A learned asset that scores poorly across N intents is auto-deprecated
(unequipped, kept in git). The H1 inline cap bounds packet growth.

**Human override (always available, never required).** `yardlet harness review`
shows pending candidates, scores, and what was auto-applied/pruned; a human
can promote, reject, or restore. With `auto_skill: false` / `auto_prune:
false`, apply and prune become review actions instead of automatic — the
opt-out for cautious workspaces (I4: minimize intervention, don't mandate it).

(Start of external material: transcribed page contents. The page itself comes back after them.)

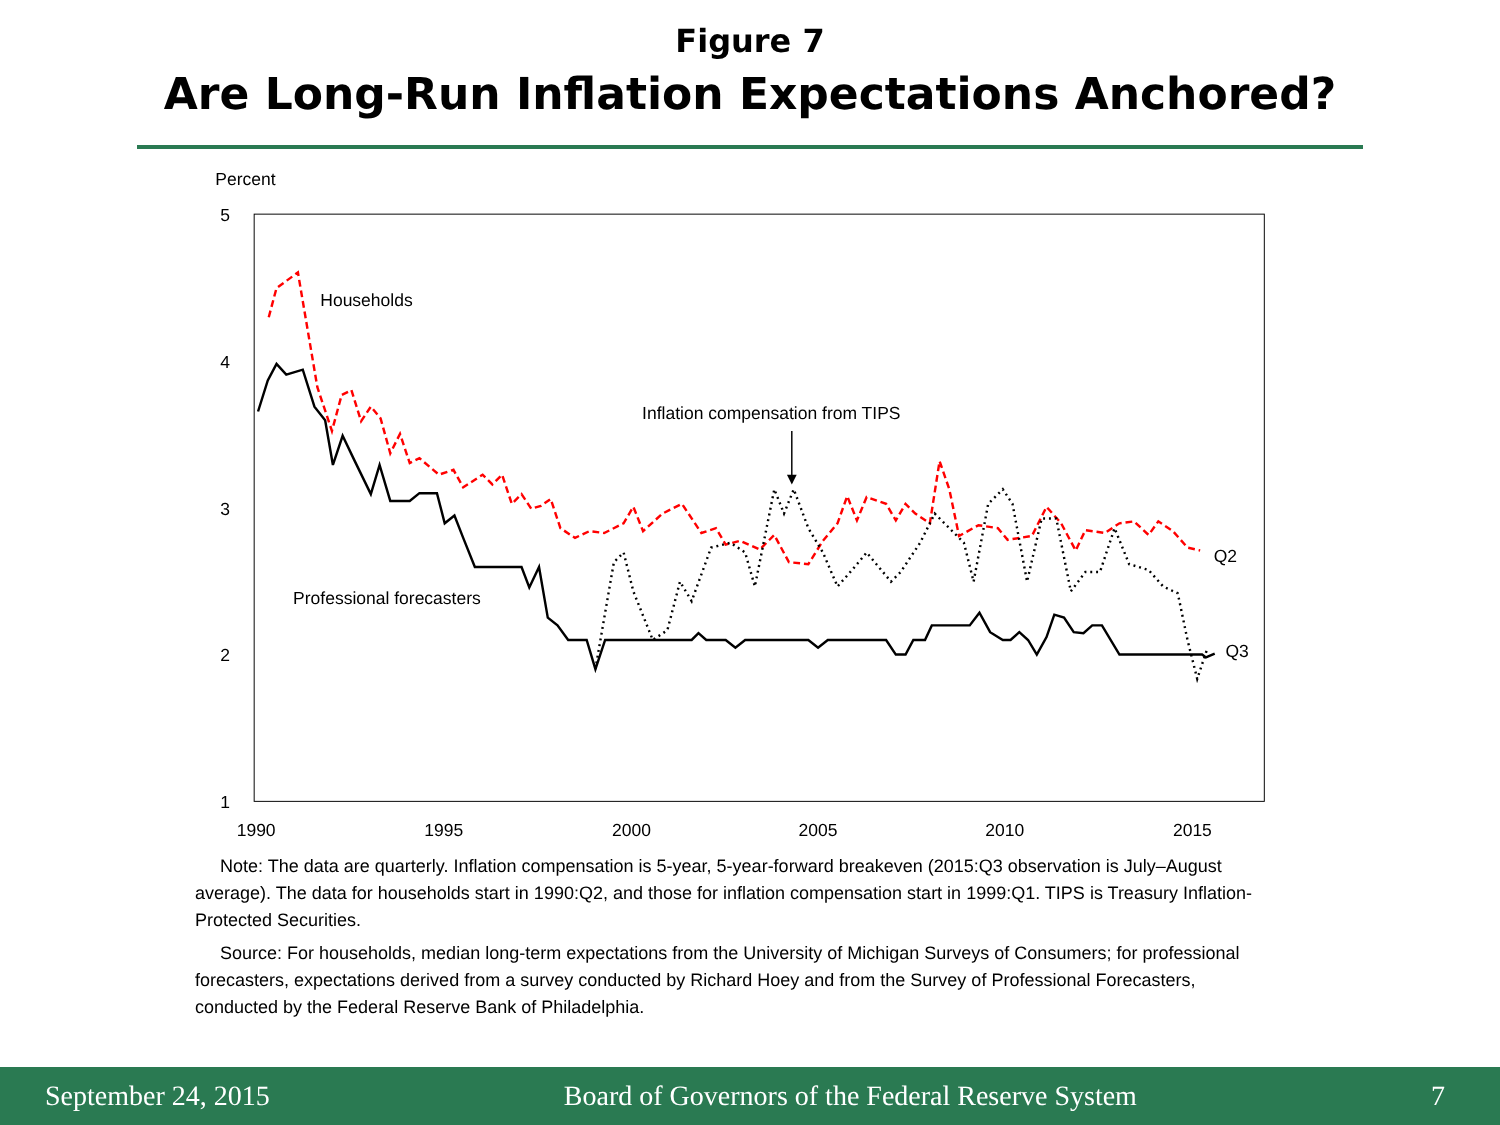Figure 7
Are Long-Run Inflation Expectations Anchored?
Percent
5
4
3
2
1
1990
1995
2000
2005
2010
2015
Households
Inflation compensation from TIPS
Professional forecasters
Q2
Q3
Note: The data are quarterly. Inflation compensation is 5-year, 5-year-forward breakeven (2015:Q3 observation is July–August average). The data for households start in 1990:Q2, and those for inflation compensation start in 1999:Q1. TIPS is Treasury Inflation-Protected Securities.
Source: For households, median long-term expectations from the University of Michigan Surveys of Consumers; for professional forecasters, expectations derived from a survey conducted by Richard Hoey and from the Survey of Professional Forecasters, conducted by the Federal Reserve Bank of Philadelphia.
September 24, 2015 Board of Governors of the Federal Reserve System 7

## Phase H5 (deferred) — central core & presets

the workspace's remaining role: one shared library wired into many repos
(`init tooling`, presets, catalog.tsv). Yardlet equivalent would be
`yardlet init --core <path>` symlinking shared rules/skills into `.agents/`.
Deferred until H1–H4 prove the in-repo loop; a central core multiplies
whatever the loop produces, including its mistakes.

## Order & sizing

| phase | size | depends on |
|---|---|---|
| H1 rules+skills injection | S | — |
| H2 partial continuation | M | — (independent) |
| H3 hooks | M | — |
| H4 learning loop | L | H1 (promotion target), result schema change |
| H5 central core | L | H1–H4 proven |

H1 and H2 first (H2 fixes a real daily pain; H1 is the foundation H4 needs).

## Open questions (do not block H1/H2)

- Should `task.skills` be planner-assigned only, or user-editable in the TUI
  task view? (start: planner-assigned, hand-edit the yaml if needed)
- Suggestion spam control: per-run cap (start: 3) and a minimum-evidence
  threshold for deterministic candidates (start: 2 occurrences).
- Whether promoted skills should auto-attach to matching task kinds (start:
  no — catalog + planner assignment only).